Since the beginning of the year and the theme’s unveiling, a key ― anxiety-inciting ― word for the biennale has been ``museum.’’ Rather than stand as an agglomeration of new art, Gioni worked to amass an impressive collection of images, homage and memories to people and the ones they loved, providing a telling glimpse of our need to create effigies in our image. Initially a hard theme to swallow, the director’s vision truly stuns in its strength and clarity, though that does not mean hours (upon hours) on end will not be needed to explore the riches of this show.
Around the exhibition
The opening hall focusing on representation of figures directly confronts the subject of the host city, as this year’s biennale falls on the 30th anniversary of the Gwangju massacre. Croatian artist Sanja Ivekovic quietly invades the senses with 10 performers, who hum the marching anthem of the movement from three decades ago. Surrounding the scene are images of the victims as gathered for family members, yet with one oddity and change: Ivekovic has altered the photos to close all of their eyes, in a haunting yet peaceful closure of the tragedy.
Swiftly following is a piece by Franco Vaccari that invites visitors to take a self-portrait in an old-fashioned photo booth and hang the strips of four onto the wall, in an ever-growing collection of visitors, capturing the fleeting moment.
Gallery 2 explores the world of imagery through two contrary forces, optical illusions and scientific approach. Work by Thomas Bayrle, an influential German pop artist, provides intricate trickery by depicting figures in bold, illusory patterns.
Gallery 3 takes on the world of heroes and martyrs, and hosts the notable ``Rent Collection Courtyard,’’ or more than 100 life-sized farmers caught as victims of exploitation by wealthy landowner Liu Wen-tsai. The figures look entirely capable of movement, as if simply waiting for visitors to turn their back to resume their pleading.
Gallery 4 is filled with a range of religious icons, fetishes ― Korean Ham Yang-ah’s video features a group sensually caressing a bust made of chocolate ― while an innovative performance piece Tino Sehgal features performance artists writhing on the floor in steady, smooth and robotic action (coming from rooms filled with the robotic and false bodies, the effect is surprisingly convincing).

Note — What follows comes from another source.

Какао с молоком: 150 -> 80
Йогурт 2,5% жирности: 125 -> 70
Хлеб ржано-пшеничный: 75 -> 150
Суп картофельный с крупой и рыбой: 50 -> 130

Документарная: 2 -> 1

The final gallery focuses on idiosyncratic perspectives of TV and film, and the exhibition, which continues to the Gwangju Museum of Art and Gwangju Folk Museum, tackles more themes such as self-portraiture through Roni Horn’s photographic takes on her own androgyny.

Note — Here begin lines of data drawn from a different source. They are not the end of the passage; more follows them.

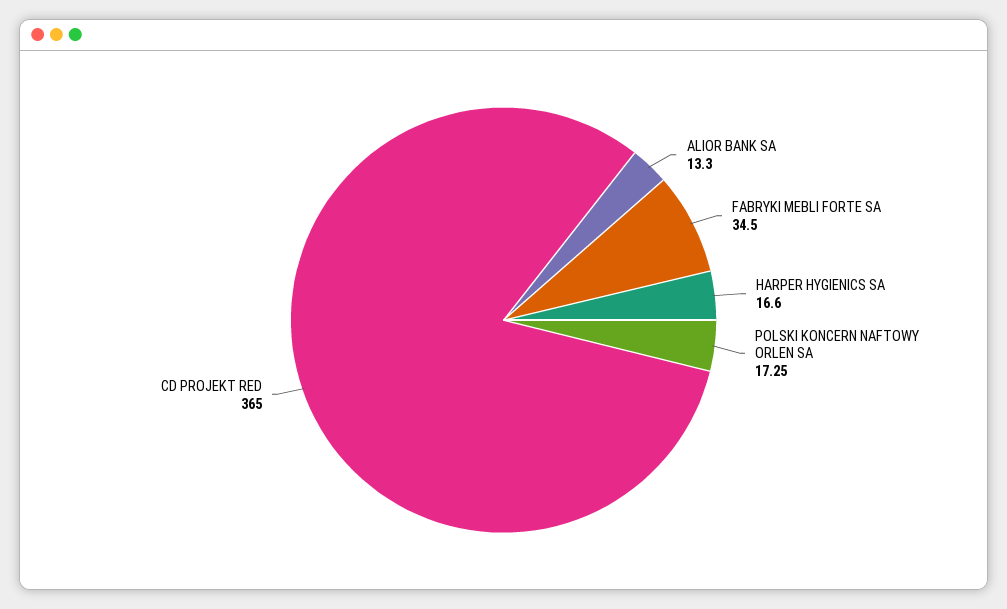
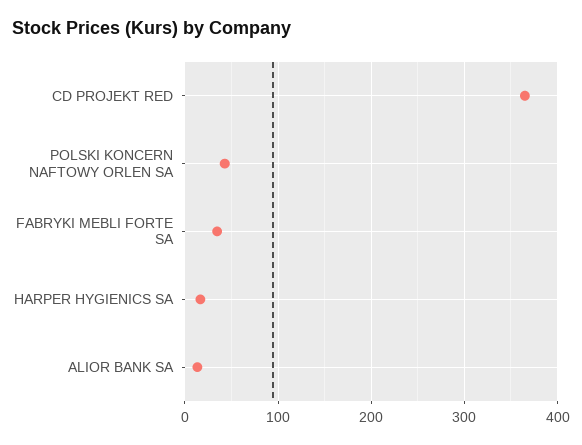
POLSKI KONCERN NAFTOWY ORLEN SA: 17.25 -> 40

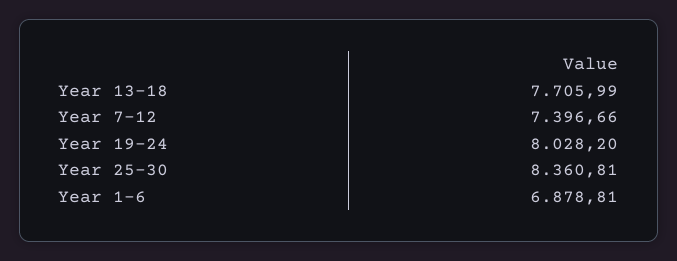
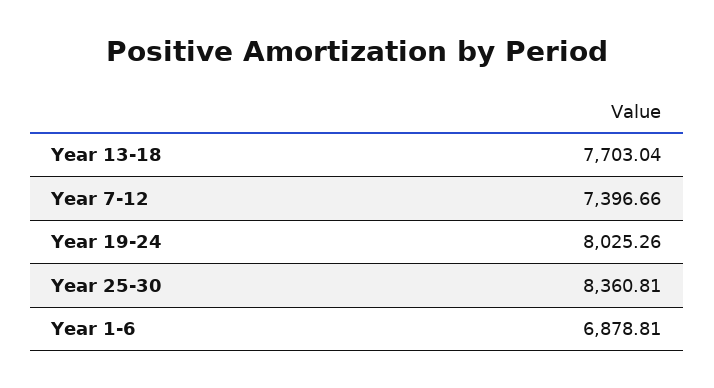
Year 13-18: 7705.99 -> 7703.04
Year 19-24: 8028.2 -> 8025.26

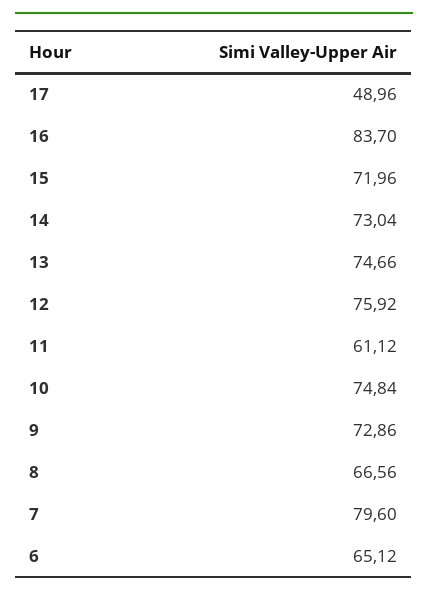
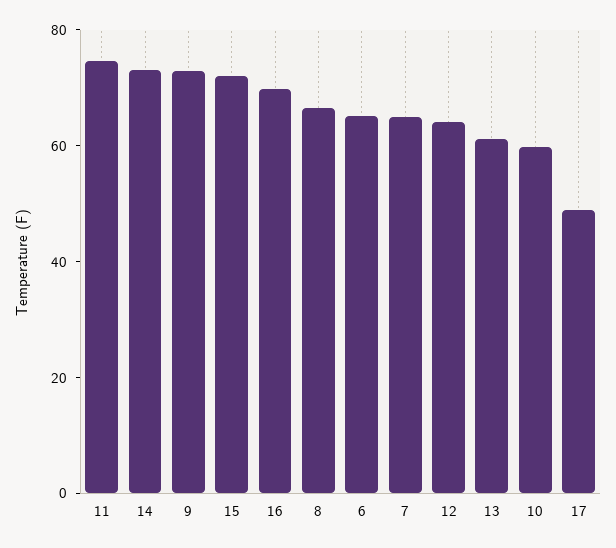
16: 83.7 -> 70
13: 74.66 -> 60
12: 75.92 -> 65
11: 61.12 -> 75
10: 74.84 -> 60
7: 79.6 -> 65

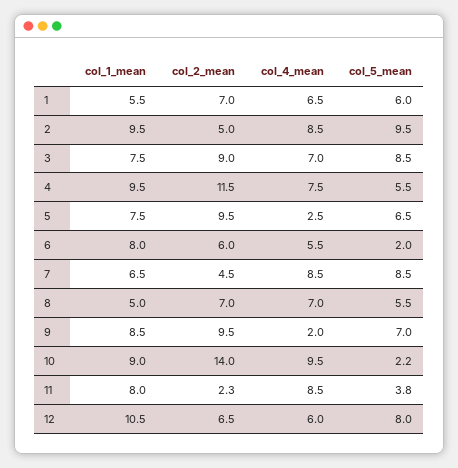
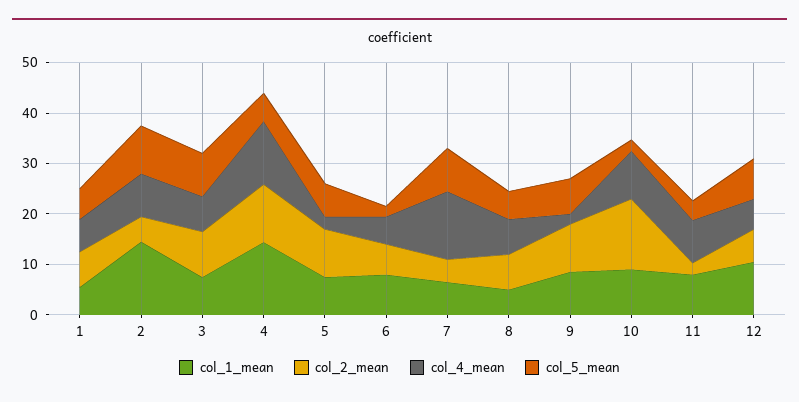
col_1_mean, 2: 9.5 -> 14
col_1_mean, 4: 9.5 -> 14
col_4_mean, 4: 7.5 -> 12
col_4_mean, 7: 8.5 -> 14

But there are multitudes more to see beyond these few names, including the likes of Evan Walker, personal collections by Andy Warhol, the unexpected artist James Castle and more. By the end of the biennale, visitors are left with a feeling of strangely satisfying exhaustion, as walking along the corridors of 110 years of art (the earliest photograph dates to 1901) is an experience more emotionally trying than just historically ambitious.
``Images are the children of nostalgia,’’ Gioni told reporters, Thursday at the biennale. ``We make them because we miss somebody. So yes, the show is elegiac, it’s an exhibition about losing somebody and the struggle of not wanting to let go and wanting to fight time…The tonality is maybe quite somber, but I think even in the quantity there’s a sense of effervescence.’’
The final result of the show ― which acts simultaneously as an exposition of human nature and a thesis, complete with evidence and proofs ― is thoughtful introspection that points toward the paradoxical desires and weaknesses of man. As ephemeral life can be and as great the fear of mortality, it is exactly those traits that drives individuals to create images, a sense of compassion serving as the savior from death through the simple ability to remember each other.
So yes, perhaps this exhibition will take all day, or several... but there are 10,000 lives in there.